## WHAT IS NEEDED
The data follows this line. Copy verbatim the line with "71 114 6.39" and each line after it to the end.

## ENTRIES SUPPLIED
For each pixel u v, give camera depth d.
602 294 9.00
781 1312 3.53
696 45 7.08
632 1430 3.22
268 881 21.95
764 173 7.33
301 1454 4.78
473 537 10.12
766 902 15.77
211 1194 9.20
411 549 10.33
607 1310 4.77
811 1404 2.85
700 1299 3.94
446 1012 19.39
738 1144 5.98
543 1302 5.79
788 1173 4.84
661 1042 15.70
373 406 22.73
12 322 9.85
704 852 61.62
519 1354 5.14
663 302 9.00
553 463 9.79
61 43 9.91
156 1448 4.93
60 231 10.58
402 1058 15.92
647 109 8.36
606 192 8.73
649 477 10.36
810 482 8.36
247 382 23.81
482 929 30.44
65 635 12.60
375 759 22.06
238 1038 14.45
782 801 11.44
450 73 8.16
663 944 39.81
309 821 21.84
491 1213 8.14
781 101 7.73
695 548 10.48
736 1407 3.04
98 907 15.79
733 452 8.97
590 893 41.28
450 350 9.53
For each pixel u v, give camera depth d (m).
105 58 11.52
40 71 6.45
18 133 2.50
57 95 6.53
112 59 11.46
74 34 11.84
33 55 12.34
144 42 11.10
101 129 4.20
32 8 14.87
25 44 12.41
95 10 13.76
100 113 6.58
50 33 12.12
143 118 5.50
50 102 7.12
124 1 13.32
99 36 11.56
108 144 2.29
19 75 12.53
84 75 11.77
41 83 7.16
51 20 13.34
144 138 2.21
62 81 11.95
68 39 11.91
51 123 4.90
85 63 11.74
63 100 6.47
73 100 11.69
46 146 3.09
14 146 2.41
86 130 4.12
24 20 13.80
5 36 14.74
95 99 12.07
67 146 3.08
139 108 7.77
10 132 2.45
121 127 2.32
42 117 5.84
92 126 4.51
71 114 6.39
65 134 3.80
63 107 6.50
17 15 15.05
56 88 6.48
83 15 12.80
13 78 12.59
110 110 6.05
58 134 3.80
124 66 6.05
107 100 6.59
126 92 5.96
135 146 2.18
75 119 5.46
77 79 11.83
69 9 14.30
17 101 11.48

## OUTPUT OF THE EXERCISE
71 114 6.39
65 134 3.80
63 107 6.50
17 15 15.05
56 88 6.48
83 15 12.80
13 78 12.59
110 110 6.05
58 134 3.80
124 66 6.05
107 100 6.59
126 92 5.96
135 146 2.18
75 119 5.46
77 79 11.83
69 9 14.30
17 101 11.48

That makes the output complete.